BOSTON - The timing couldn't have been worse. On the weekend he is anointed staff leader by the Red Sox following the departure of Jake Peavy, Jon Lester and John Lackey, Clay Buchholz spent Sunday night showing the younger pitchers in the rotation what not to do.
Do not, for instance, give back the lead to the opposition immediately after your teammates provide you with one.
Do not, under any circumstances, do it twice in the same game.
Do not be so inefficient on the mound to the point where you need 114 pitches just to get through five innings.
And do not make the opponents' job any easier by issuing five walks.
Buchholz did all of those things Sunday in an 8-7 loss to the New York Yankees. The loss actually went to Craig Breslow, who gave up a tie-breaking solo homer to Brett Gardner in the top of the sixth.
But Buchholz was to blame for this one.
"Pretty frustrating,'' concluded Buchholz of blowing two three-run leads. "I don't know how to explain it. But definitely frustrating.''
Asked what got away from him in his five innings of laborious pitching,
Buchholz responded: "Everything. Command. Didn't have a feel for much of anything. Second start in a row where the walks killed me.''
In his first five outings after coming off the disabled list, Buchholz issued just one walk in 35 1/3 innings. In the three outings since that run, however, he's issued 13 walks in 16 innings.
"Over the last three or four games, the walks have played a key part in the runs we've allowed,'' said John Farrell, "and that was the case again tonight.''
Sunday night marked the second straight start in which he's allowed seven runs.
Asked how important it was for him to put the horrid start behind him, Buchholz answered with candor: "I've felt like that a lot last year. I just go back to work tomorrow. It's been a frustrating year for me individually and obviously the organization, it's definitely not the way we want to go out there and wear the Red Sox uniform and not perform on any given night.
"A lot of that's on my shoulders, not picking up the weight I needed to pick up during the season.''
Farrell said he's noticed a tendency on Buchholz's part to "pitch a little too fine, that's caused him to fall behind in the count. Mechanically, he may be running away from his arm a little bit that's causing some pitches to be up to the arm side. But still, it's the overall pitch mix and command (issues).''
Buchholz insisted that the trades which rocked the Red Sox clubhouse Thursday didn't change his approach or serve as a distraction.

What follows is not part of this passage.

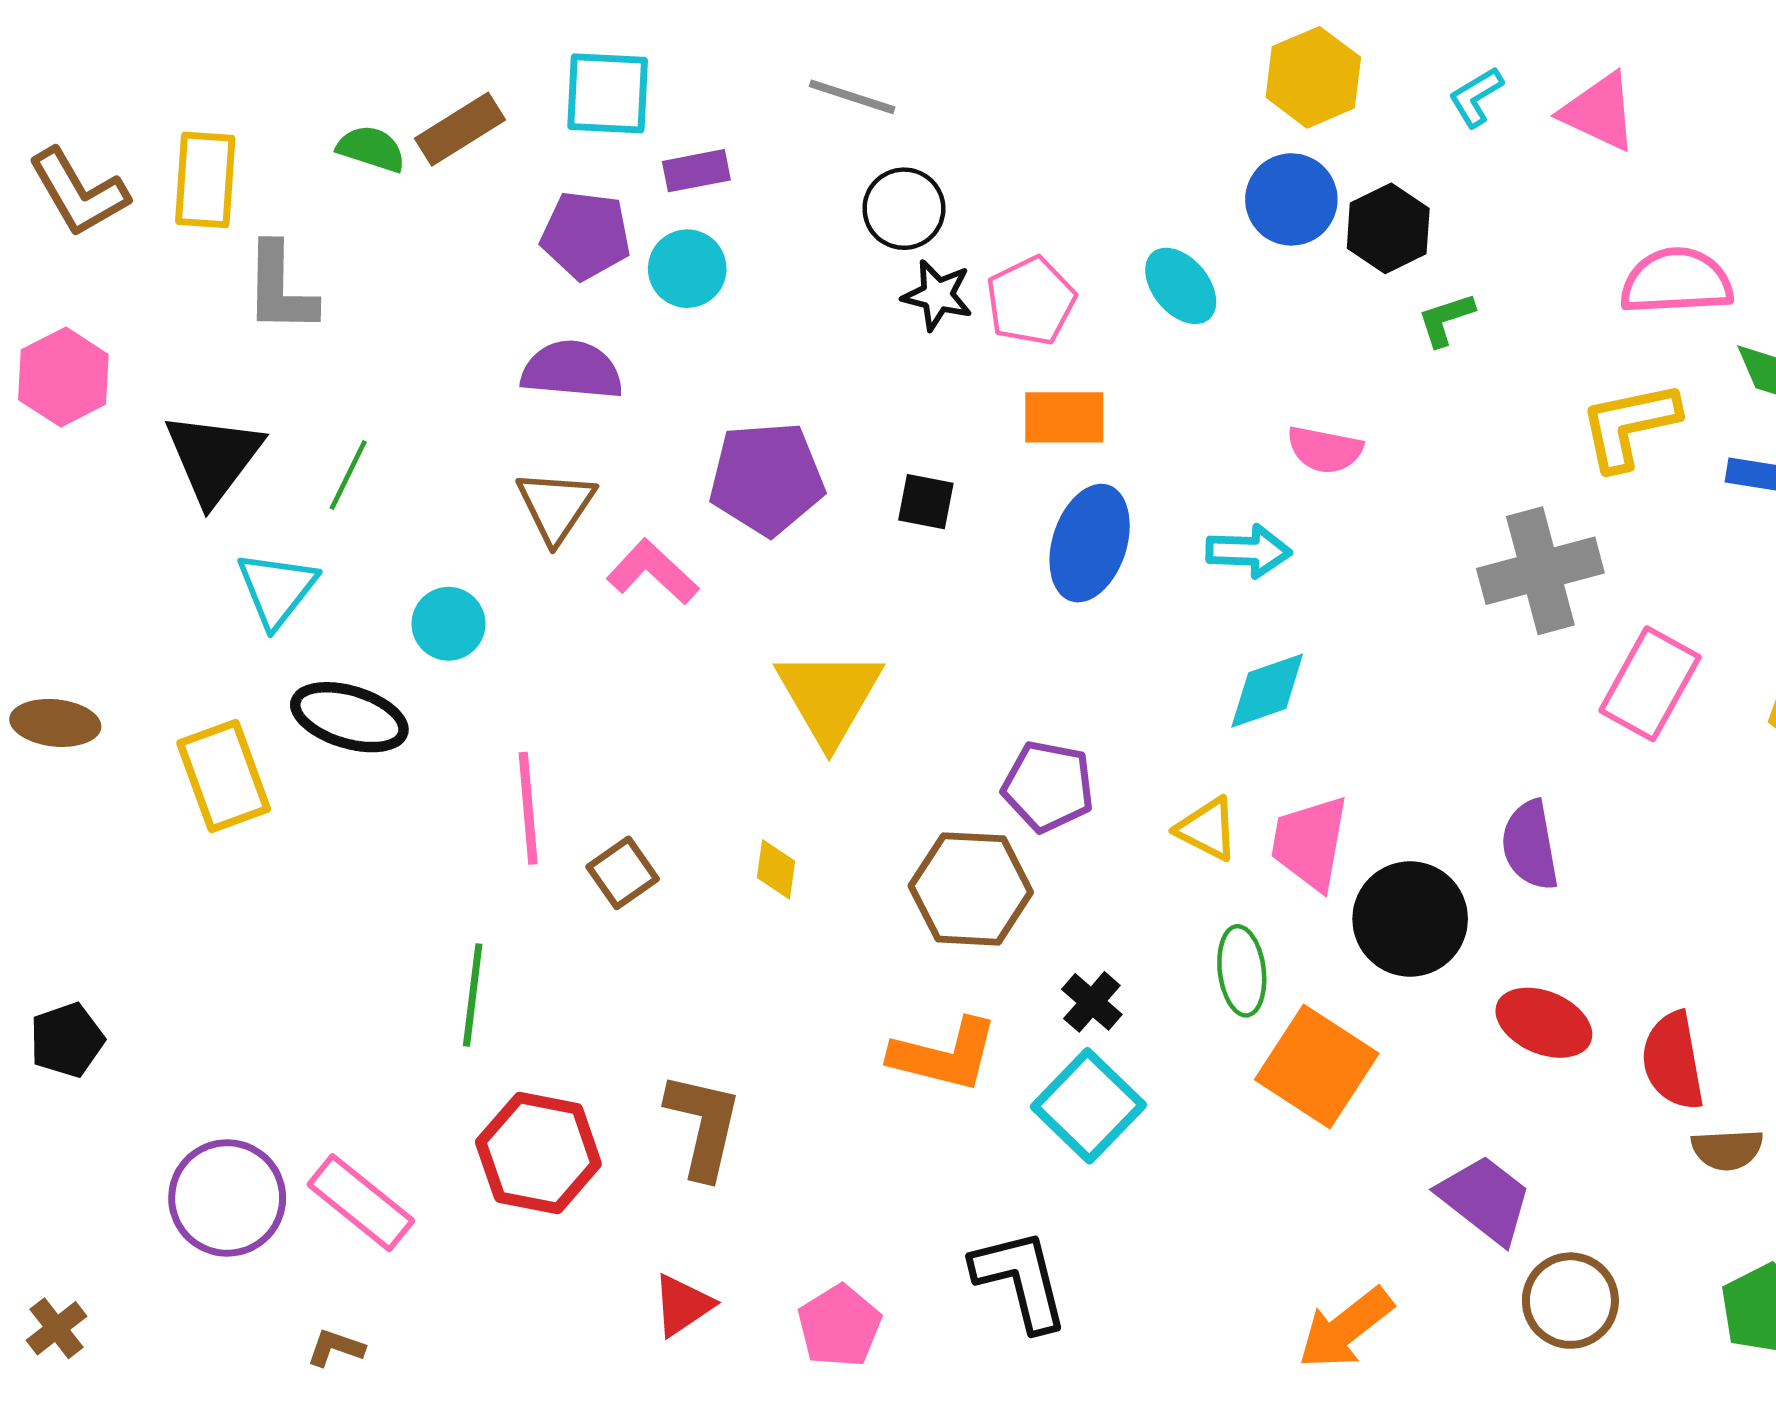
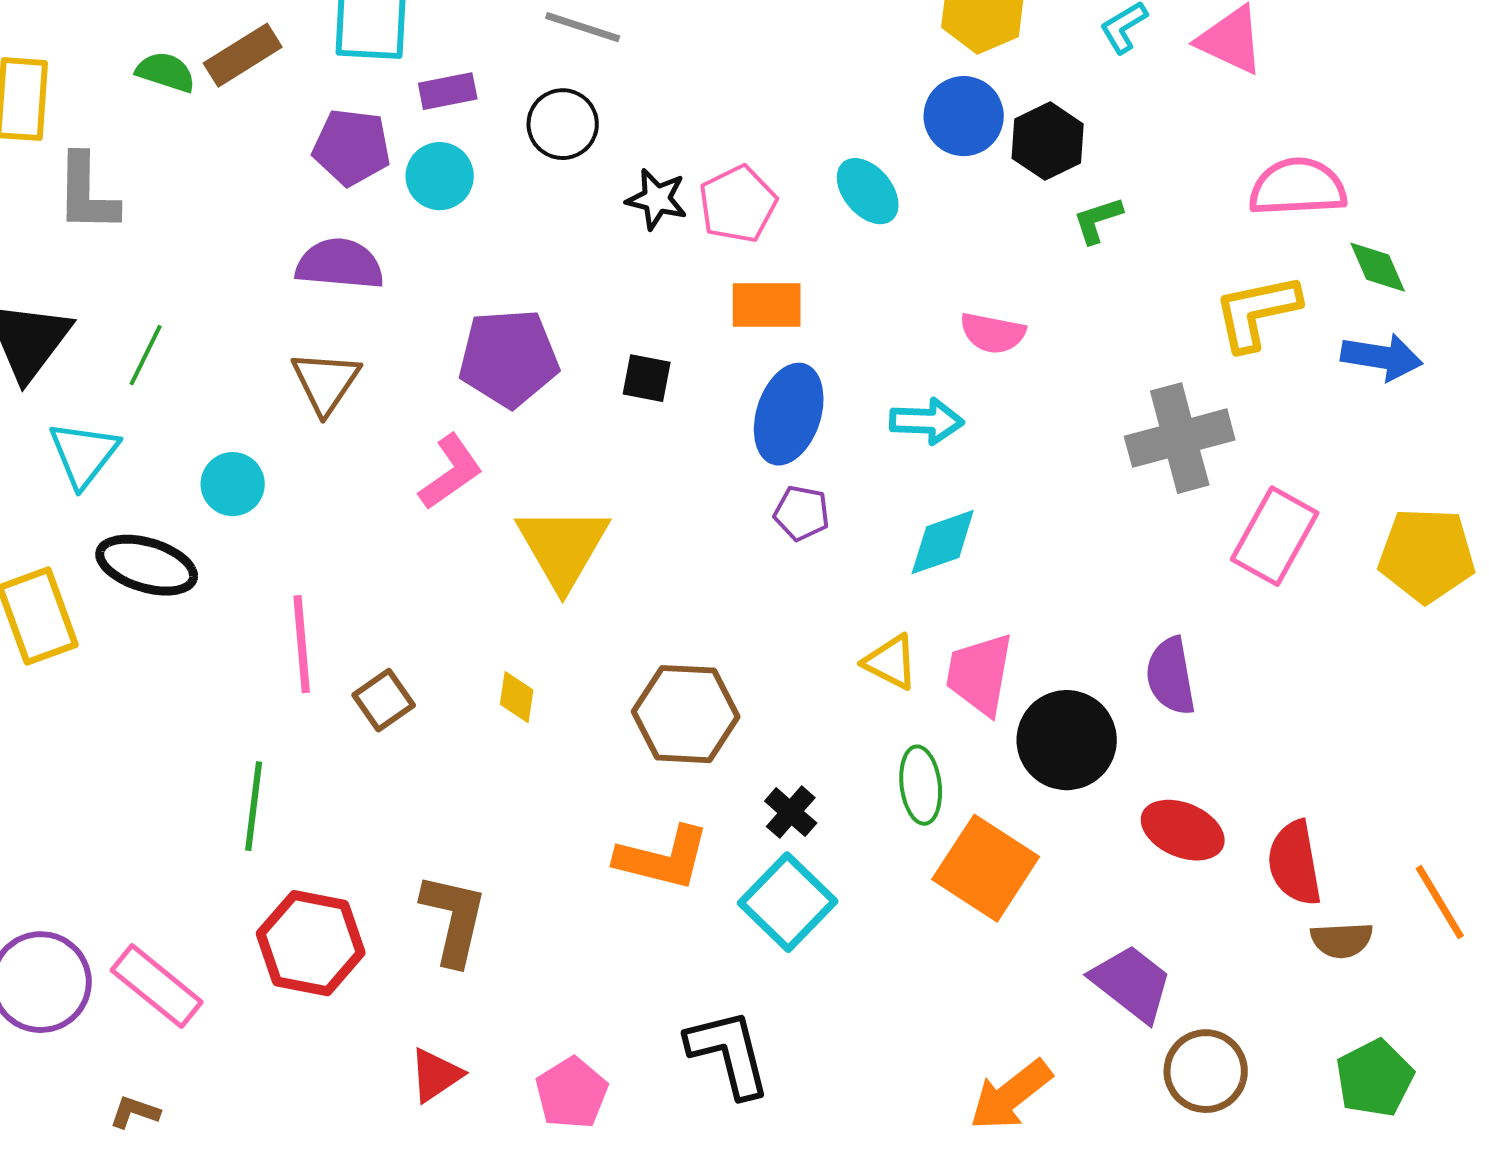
black circle: (904, 209) -> (563, 124), moved
pink L-shape: (653, 572) -> (451, 472), moved, turned 102
purple pentagon: (1048, 786) -> (802, 513), moved, size x0.7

"Nothing different,'' he said. "My mindset's always the same, to go out and try to compete and keep the team in the game. Obviously, I didn't do either of those tonight. It's not been a distraction in any kind of way for me. It's a different group of guys, but the guys we've added are just as capable of doing what the guys who left were doing. They just sort of find a way to do it.''
For the time being, Buchholz has to find a way himself to turn things around. Forget for a minute that he's assumed the role of rotation leader, Buchholz has less than two months to salvage, at least a little, what has been by far his worst season in the big leagues.